— START Passage given —

If you’re going to blog, don’t leave that blog stagnant. Provide valuable content on a regular basis. Give employees of your company an opportunity to help build your brand. You can get a lot of great blog content by involving many company employees in the process. Similarly, get many employees of your company to utilize the social networks and to be continually responsive to customer inquiries. Remember, the more visible you are on the social networks, the more likely you are to be remembered when another business actually needs to utilize your services.

7. Leverage Your Analytics for Business Metric Measurement
After you’re involved enough in the social space, you’ll likely see tweets, retweets, traffic, and social network links that point to various parts of your company website. Take a look at your website analytics and start seeing where you’re making a difference, especially as it relates to
ROI measurement. Don’t lose sight of your business metrics and start considering practical social media measurement to assess clickthroughs, popularity of links, and other important metrics.

As part of measurement, consider using
URL shorteners. Not only do they make links more manageable (and limit the number of characters in a Tweet or Facebook message), they also can be a great way to track data as many URL shorteners provide valuable statistics about the performance of each individual shortened URL. Monitor this data throughout the process with your main website analytics package to see if your message attached to the shortened URL resulted in conversions.

When looking at conversion trends or successful tools in building leads with social media, reviewing analytics data is crucial. It gives you insight into content that performs very well in the social space but also through other marketing techniques, such as search engine optimization. Use the data as an opportunity to improve your content or your social media/search marketing efforts.

— END Passage given —
— START Recorded information —

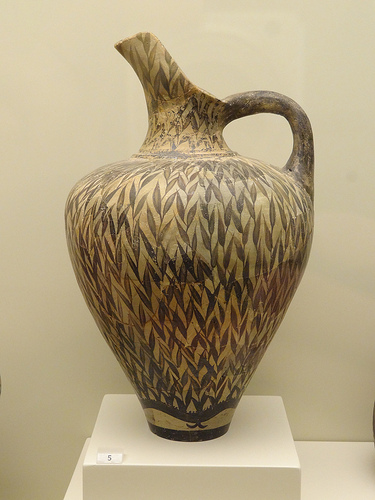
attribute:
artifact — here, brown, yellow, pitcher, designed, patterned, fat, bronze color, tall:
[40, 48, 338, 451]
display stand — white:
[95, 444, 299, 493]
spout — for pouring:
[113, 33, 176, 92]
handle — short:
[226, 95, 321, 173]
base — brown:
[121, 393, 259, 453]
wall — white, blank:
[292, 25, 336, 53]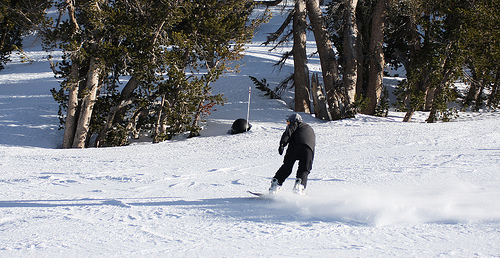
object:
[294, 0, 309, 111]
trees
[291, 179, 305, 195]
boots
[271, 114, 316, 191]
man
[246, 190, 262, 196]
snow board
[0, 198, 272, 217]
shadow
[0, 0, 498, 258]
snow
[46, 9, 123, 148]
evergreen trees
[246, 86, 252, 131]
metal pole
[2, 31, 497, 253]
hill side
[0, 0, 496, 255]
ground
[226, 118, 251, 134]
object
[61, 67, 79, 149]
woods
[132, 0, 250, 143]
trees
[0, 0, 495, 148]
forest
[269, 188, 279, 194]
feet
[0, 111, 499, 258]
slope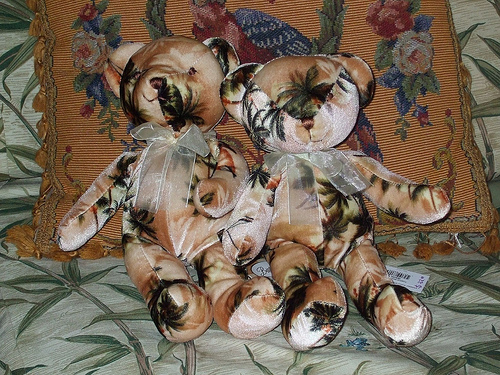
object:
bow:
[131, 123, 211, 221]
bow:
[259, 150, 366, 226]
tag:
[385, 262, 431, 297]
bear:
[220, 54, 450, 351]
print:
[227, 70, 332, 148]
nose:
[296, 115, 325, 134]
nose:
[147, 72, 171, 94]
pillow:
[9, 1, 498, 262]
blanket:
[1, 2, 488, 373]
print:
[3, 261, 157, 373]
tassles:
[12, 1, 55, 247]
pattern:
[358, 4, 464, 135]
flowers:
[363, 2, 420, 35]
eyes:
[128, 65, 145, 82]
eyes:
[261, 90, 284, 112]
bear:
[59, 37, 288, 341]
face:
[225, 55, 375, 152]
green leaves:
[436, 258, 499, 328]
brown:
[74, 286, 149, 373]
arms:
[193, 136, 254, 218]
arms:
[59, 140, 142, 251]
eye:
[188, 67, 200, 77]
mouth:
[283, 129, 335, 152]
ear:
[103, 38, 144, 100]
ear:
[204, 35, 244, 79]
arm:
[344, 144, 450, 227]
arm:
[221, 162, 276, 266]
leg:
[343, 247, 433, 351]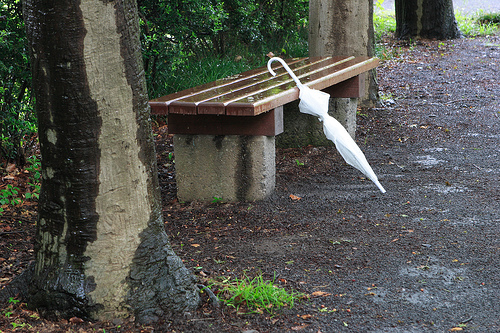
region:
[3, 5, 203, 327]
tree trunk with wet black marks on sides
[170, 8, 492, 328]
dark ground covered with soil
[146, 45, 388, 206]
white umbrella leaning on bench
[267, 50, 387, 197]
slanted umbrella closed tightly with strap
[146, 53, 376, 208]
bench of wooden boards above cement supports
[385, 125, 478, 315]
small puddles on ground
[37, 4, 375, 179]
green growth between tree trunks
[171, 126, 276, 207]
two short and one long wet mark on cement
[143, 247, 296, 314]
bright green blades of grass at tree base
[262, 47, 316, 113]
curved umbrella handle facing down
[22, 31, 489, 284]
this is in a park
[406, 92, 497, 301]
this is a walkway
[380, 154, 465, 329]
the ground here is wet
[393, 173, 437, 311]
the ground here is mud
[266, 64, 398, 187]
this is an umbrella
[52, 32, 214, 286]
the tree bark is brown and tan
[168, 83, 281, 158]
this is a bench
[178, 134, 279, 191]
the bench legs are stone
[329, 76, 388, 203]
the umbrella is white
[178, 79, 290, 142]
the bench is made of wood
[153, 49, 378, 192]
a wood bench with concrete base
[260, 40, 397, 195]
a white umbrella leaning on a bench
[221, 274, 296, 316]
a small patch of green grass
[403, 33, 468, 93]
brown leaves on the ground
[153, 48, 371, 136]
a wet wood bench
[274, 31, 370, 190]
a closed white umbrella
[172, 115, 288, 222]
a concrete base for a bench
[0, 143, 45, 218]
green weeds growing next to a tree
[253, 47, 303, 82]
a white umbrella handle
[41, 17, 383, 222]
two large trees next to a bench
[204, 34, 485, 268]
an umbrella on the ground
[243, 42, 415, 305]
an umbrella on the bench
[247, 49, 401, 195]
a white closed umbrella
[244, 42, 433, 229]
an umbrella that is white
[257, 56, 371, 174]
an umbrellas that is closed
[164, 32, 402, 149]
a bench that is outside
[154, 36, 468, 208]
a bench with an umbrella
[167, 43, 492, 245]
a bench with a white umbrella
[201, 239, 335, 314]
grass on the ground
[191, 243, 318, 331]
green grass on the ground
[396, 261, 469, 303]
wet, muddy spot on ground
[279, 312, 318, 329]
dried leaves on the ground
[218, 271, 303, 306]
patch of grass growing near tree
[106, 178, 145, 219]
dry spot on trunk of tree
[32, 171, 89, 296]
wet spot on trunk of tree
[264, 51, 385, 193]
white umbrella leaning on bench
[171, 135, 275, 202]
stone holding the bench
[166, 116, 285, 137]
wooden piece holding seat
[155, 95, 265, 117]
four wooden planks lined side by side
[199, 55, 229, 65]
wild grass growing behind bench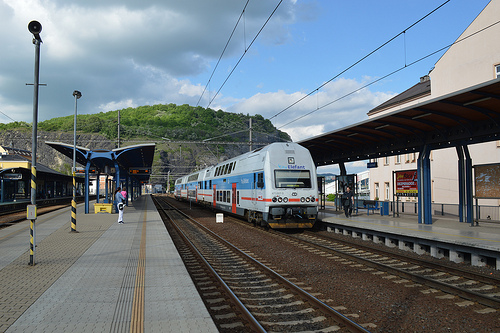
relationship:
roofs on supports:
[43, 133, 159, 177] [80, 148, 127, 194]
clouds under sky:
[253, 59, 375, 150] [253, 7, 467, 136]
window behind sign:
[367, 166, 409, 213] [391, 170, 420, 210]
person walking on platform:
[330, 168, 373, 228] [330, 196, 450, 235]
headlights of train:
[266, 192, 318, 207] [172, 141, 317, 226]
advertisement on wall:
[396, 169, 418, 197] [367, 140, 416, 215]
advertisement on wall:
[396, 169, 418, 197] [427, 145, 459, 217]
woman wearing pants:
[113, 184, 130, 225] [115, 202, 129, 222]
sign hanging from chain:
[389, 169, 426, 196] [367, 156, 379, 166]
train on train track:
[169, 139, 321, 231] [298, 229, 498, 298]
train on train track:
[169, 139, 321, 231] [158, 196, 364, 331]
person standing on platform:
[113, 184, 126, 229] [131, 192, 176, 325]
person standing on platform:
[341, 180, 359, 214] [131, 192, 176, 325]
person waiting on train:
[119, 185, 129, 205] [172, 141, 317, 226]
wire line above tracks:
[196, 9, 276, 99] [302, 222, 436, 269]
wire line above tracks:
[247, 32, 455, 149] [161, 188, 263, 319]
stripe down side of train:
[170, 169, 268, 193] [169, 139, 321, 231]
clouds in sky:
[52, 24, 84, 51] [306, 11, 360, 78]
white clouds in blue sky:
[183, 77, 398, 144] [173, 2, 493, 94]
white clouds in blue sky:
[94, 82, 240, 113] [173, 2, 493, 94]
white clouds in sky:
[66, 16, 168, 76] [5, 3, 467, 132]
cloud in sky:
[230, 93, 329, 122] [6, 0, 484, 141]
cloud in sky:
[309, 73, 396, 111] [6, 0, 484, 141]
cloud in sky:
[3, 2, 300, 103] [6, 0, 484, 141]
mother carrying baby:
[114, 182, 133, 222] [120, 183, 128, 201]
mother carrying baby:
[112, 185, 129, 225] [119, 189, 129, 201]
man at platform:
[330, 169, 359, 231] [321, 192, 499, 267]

— END Recorded information —
— START Recorded information —

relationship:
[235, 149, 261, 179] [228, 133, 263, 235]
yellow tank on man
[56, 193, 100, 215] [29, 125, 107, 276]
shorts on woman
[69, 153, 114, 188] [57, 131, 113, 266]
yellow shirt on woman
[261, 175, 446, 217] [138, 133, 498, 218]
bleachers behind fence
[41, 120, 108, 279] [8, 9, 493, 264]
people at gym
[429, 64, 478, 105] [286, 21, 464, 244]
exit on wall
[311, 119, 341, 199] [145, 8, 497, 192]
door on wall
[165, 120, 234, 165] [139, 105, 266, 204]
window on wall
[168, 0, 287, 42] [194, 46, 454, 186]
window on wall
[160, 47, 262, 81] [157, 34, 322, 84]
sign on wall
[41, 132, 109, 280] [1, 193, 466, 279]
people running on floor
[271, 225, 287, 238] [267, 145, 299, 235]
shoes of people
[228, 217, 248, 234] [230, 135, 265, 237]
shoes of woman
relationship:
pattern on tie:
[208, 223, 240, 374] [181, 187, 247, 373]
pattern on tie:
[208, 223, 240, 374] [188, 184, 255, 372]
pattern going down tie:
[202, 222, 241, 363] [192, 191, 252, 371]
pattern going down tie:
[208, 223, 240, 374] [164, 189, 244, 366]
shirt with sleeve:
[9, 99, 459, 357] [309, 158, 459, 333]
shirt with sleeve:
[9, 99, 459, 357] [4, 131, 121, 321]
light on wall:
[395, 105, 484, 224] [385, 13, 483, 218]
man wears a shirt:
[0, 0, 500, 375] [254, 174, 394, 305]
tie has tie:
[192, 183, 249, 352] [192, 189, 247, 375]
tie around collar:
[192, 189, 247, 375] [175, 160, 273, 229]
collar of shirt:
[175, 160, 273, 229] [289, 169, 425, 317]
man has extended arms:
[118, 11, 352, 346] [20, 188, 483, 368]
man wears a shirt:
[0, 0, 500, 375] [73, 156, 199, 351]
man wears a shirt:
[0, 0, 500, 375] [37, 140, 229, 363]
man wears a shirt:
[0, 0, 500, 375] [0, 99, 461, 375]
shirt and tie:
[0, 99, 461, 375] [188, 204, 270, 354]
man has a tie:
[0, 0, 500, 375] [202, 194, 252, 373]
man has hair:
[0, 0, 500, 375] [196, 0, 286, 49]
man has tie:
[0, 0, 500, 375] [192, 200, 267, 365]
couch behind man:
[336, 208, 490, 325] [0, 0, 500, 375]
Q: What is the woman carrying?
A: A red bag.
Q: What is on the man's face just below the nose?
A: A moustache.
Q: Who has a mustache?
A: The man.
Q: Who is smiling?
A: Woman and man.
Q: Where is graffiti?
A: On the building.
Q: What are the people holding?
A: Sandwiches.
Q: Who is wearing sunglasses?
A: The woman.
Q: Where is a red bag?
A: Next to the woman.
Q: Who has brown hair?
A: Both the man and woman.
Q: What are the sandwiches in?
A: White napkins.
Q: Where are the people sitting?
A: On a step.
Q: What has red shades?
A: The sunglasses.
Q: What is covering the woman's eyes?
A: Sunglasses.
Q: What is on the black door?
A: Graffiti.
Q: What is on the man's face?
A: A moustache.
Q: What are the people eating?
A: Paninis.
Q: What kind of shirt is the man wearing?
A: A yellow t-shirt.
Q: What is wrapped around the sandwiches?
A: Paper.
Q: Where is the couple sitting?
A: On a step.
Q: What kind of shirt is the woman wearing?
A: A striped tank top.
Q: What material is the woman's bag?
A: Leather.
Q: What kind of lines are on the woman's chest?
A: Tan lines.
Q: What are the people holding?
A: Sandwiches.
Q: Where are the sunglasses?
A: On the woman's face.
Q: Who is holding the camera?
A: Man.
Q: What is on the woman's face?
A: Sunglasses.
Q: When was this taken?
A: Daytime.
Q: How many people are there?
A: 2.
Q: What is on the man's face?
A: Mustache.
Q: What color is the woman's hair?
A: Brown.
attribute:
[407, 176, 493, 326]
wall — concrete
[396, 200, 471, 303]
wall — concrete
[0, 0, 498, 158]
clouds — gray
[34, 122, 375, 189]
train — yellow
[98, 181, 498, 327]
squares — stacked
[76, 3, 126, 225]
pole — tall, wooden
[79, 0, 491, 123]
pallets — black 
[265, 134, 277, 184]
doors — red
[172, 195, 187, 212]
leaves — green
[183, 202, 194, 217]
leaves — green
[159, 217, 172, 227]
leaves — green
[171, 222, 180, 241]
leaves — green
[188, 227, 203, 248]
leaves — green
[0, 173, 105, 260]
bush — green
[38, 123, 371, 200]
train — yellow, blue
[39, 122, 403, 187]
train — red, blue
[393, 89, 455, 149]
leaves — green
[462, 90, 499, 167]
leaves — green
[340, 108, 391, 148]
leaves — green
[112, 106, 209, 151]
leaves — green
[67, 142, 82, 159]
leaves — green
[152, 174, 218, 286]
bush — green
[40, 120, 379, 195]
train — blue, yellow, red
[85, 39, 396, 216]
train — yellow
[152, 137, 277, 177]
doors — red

— END Recorded information —
— START Recorded information —

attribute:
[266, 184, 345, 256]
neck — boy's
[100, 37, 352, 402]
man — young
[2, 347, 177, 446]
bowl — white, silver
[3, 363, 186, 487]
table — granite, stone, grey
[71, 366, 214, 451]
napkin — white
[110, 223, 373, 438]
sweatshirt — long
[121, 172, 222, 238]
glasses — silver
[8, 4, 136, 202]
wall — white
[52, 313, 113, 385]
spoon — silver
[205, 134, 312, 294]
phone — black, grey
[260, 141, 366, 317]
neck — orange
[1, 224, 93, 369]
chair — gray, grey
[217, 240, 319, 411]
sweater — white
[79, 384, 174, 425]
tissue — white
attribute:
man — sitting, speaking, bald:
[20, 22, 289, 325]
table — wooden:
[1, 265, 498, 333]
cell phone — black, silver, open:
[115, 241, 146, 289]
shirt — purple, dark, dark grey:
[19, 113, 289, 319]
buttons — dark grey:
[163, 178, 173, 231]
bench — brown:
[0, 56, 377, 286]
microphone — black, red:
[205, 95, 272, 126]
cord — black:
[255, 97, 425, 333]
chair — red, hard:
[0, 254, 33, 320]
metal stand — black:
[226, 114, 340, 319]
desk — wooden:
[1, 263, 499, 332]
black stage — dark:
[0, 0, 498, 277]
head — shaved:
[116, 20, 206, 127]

— END Recorded information —

From the passage on social media marketing, print the stretch from "When looking at" through "media/search marketing efforts.", with no changes.

When looking at conversion trends or successful tools in building leads with social media, reviewing analytics data is crucial. It gives you insight into content that performs very well in the social space but also through other marketing techniques, such as search engine optimization. Use the data as an opportunity to improve your content or your social media/search marketing efforts.